In duplicating the lines below, keep every word unchanged and drop the pictures.
──────────────────────────────
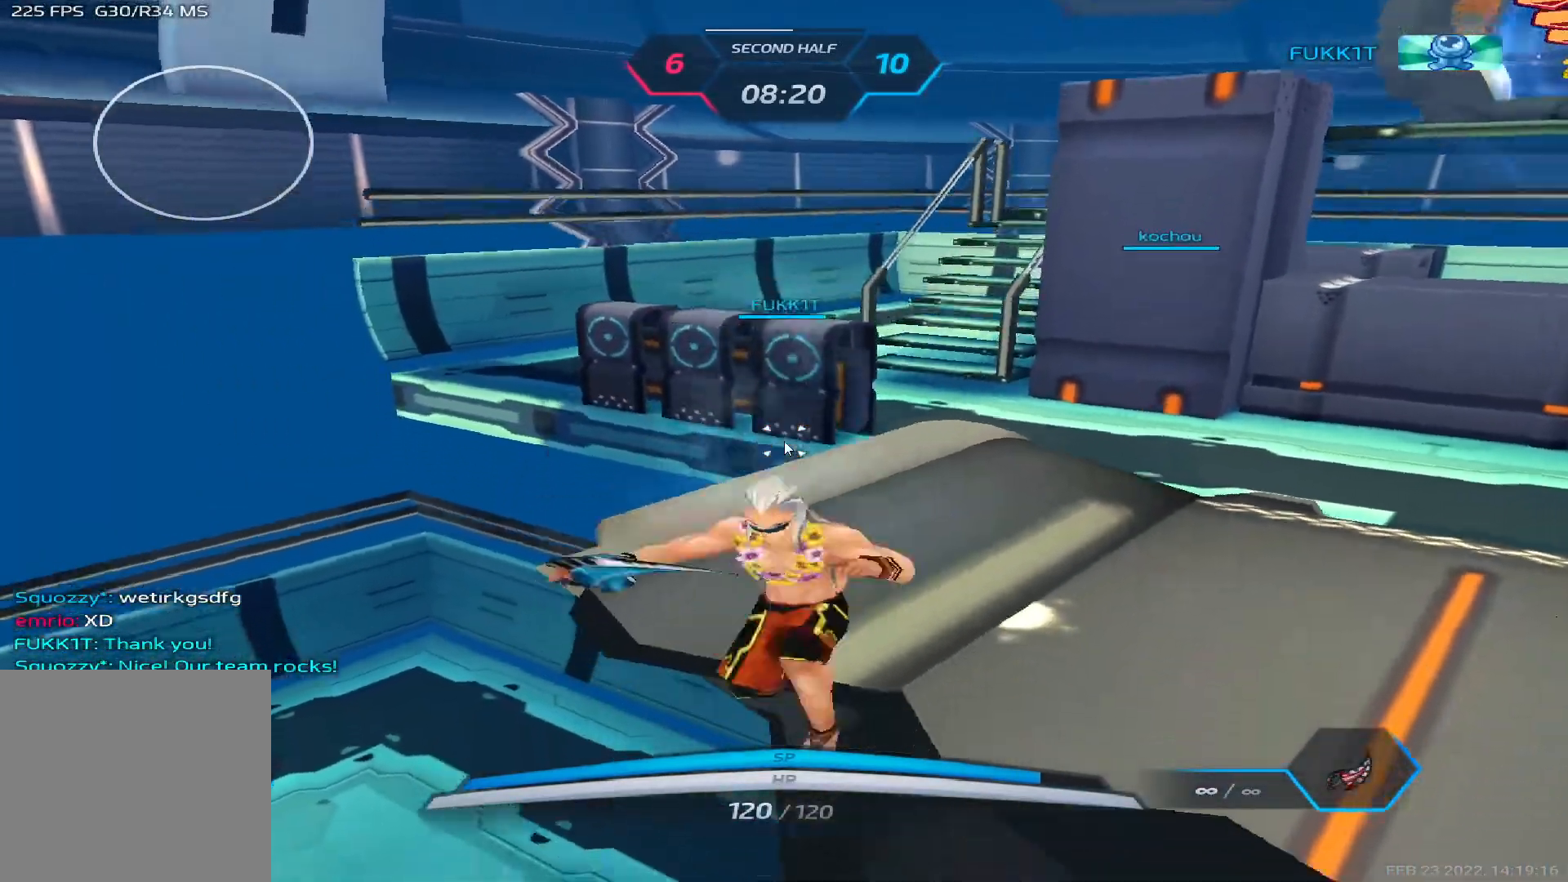
{"keys": [], "events": [[400, "alt", "up"]]}
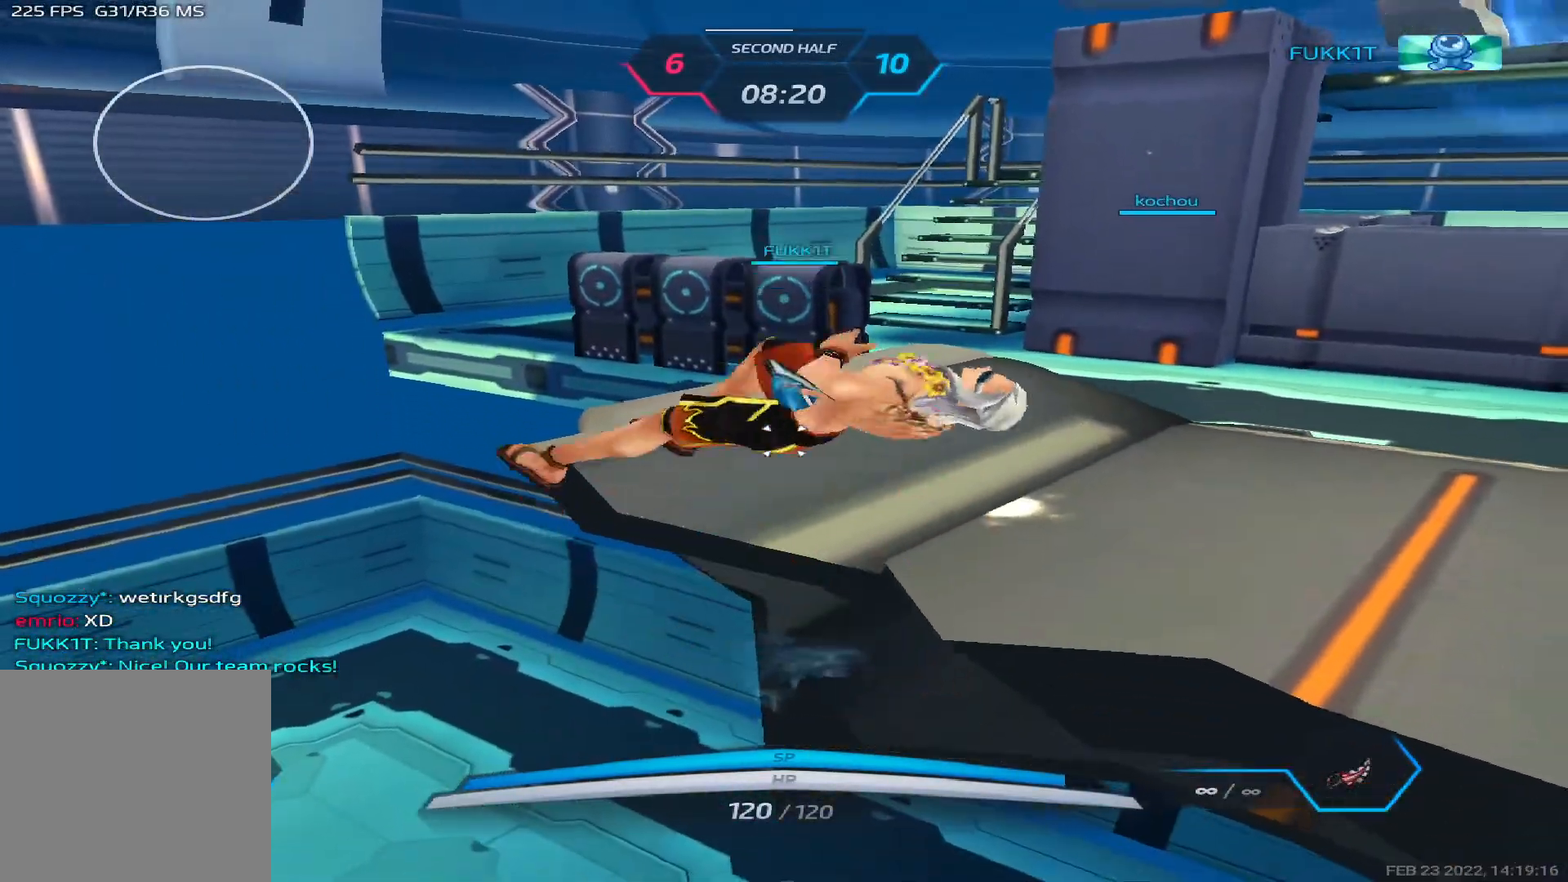
{"keys": [], "events": [[417, "alt", "down"], [450, "tab", "down"], [483, "alt", "up"], [500, "tab", "up"]]}
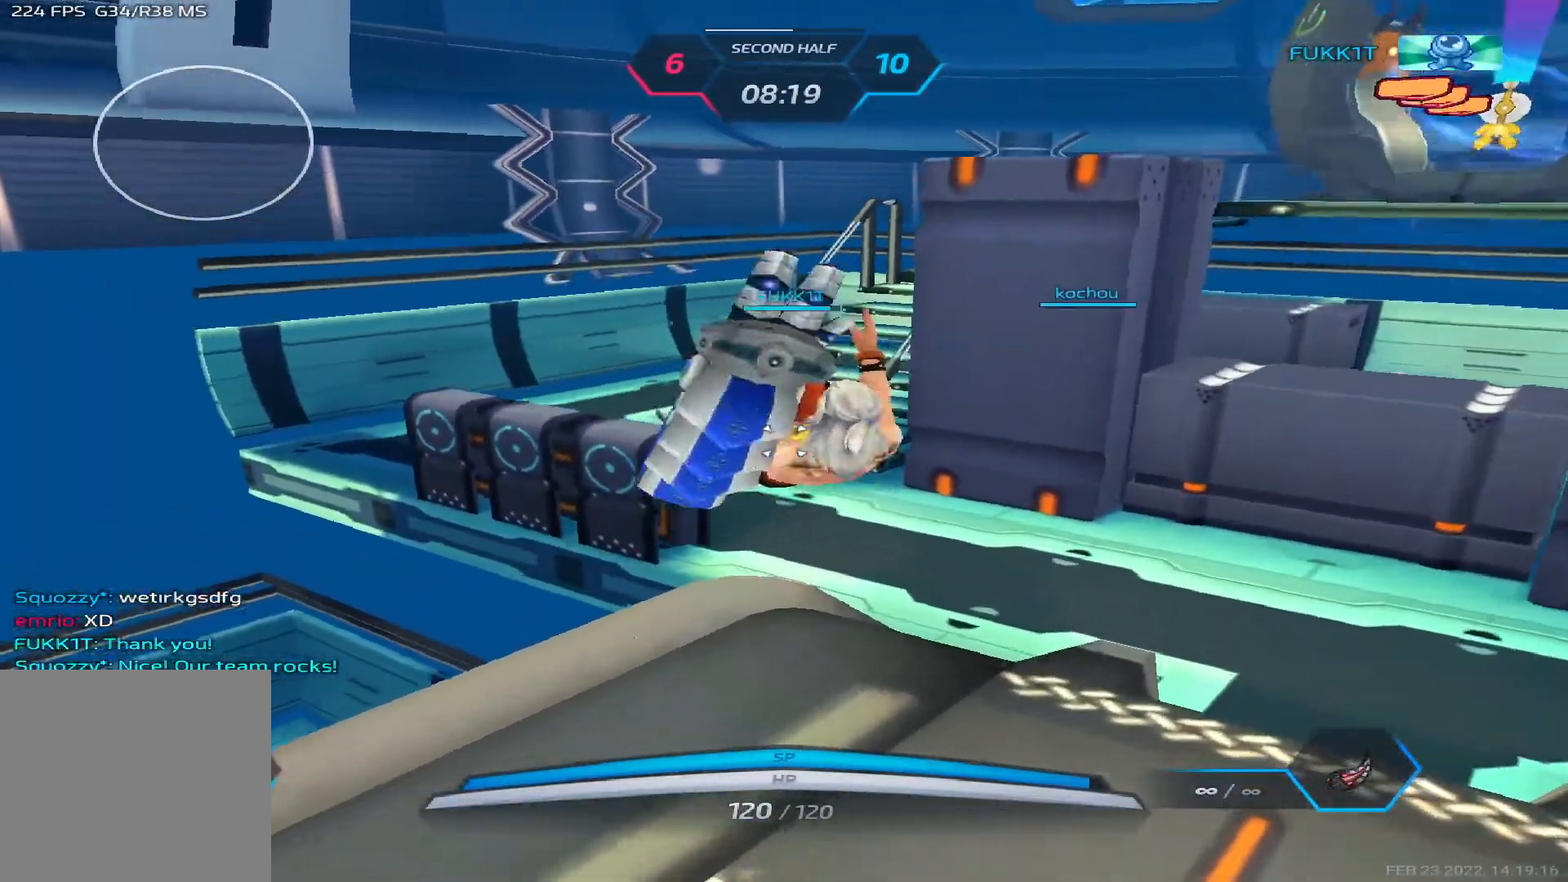
{"keys": ["tab"], "events": [[100, "tab", "down"]]}
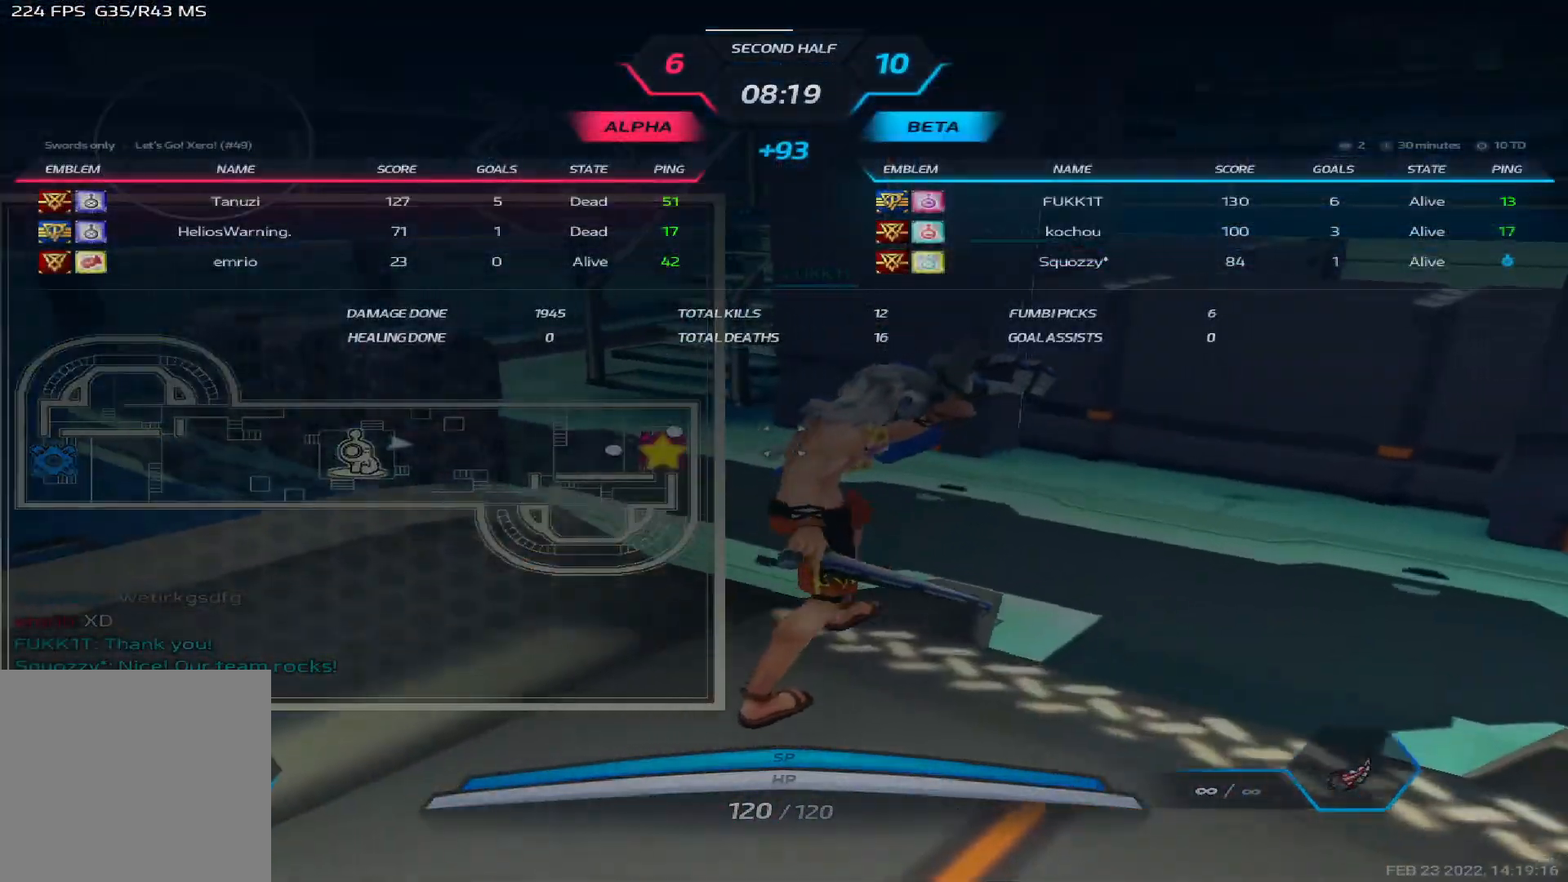
{"keys": ["tab"], "events": []}
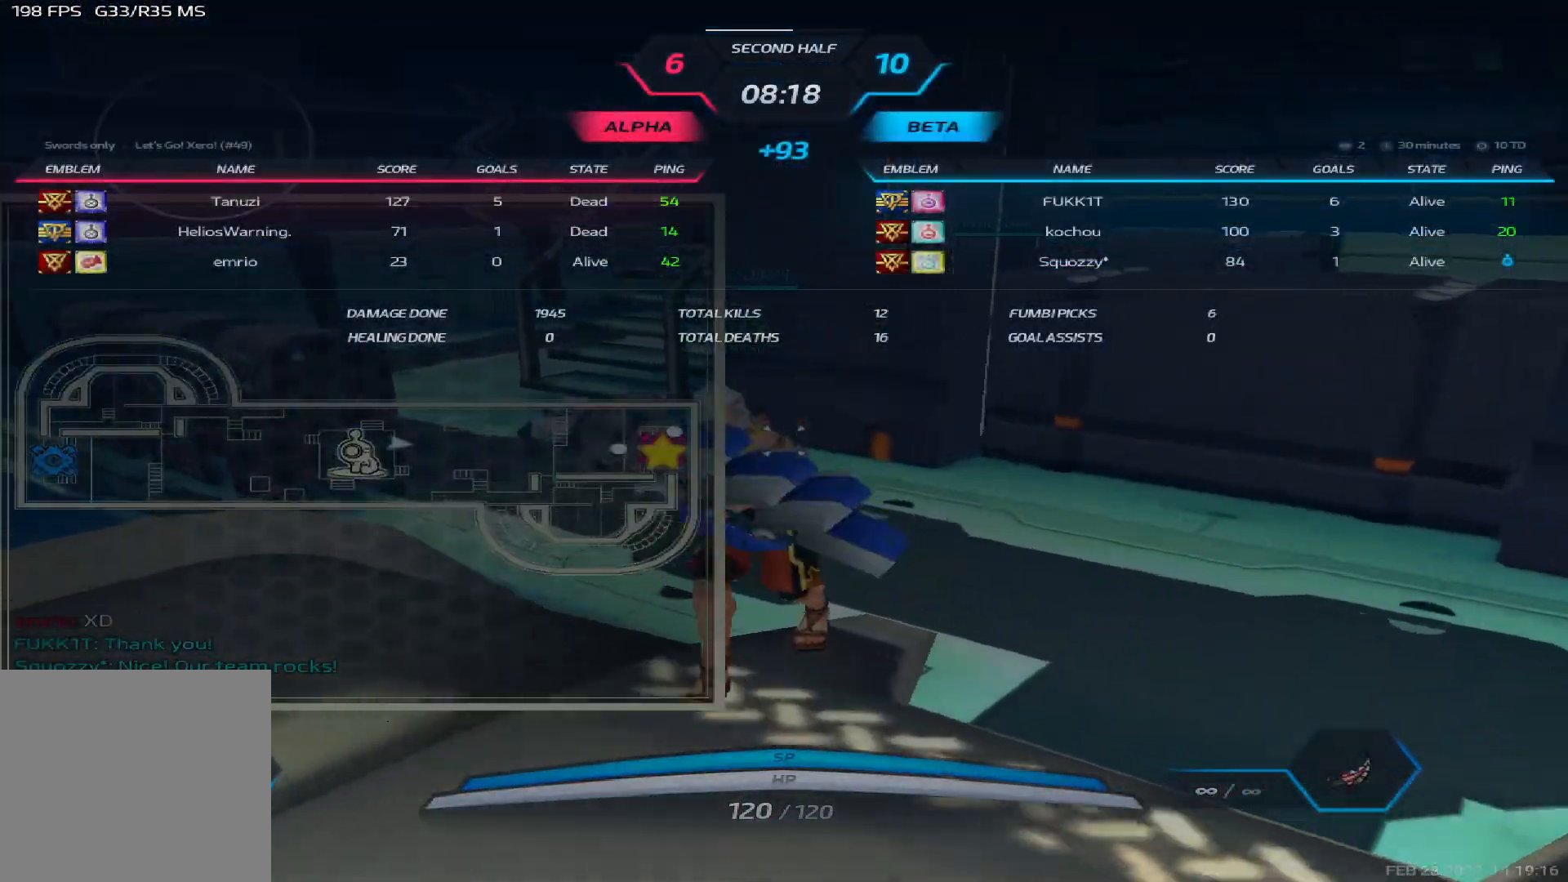
{"keys": ["tab"], "events": []}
──────────────────────────────
## Result of the task
{"keys": [], "events": [[400, "alt", "up"]]}
{"keys": [], "events": [[417, "alt", "down"], [450, "tab", "down"], [483, "alt", "up"], [500, "tab", "up"]]}
{"keys": ["tab"], "events": [[100, "tab", "down"]]}
{"keys": ["tab"], "events": []}
{"keys": ["tab"], "events": []}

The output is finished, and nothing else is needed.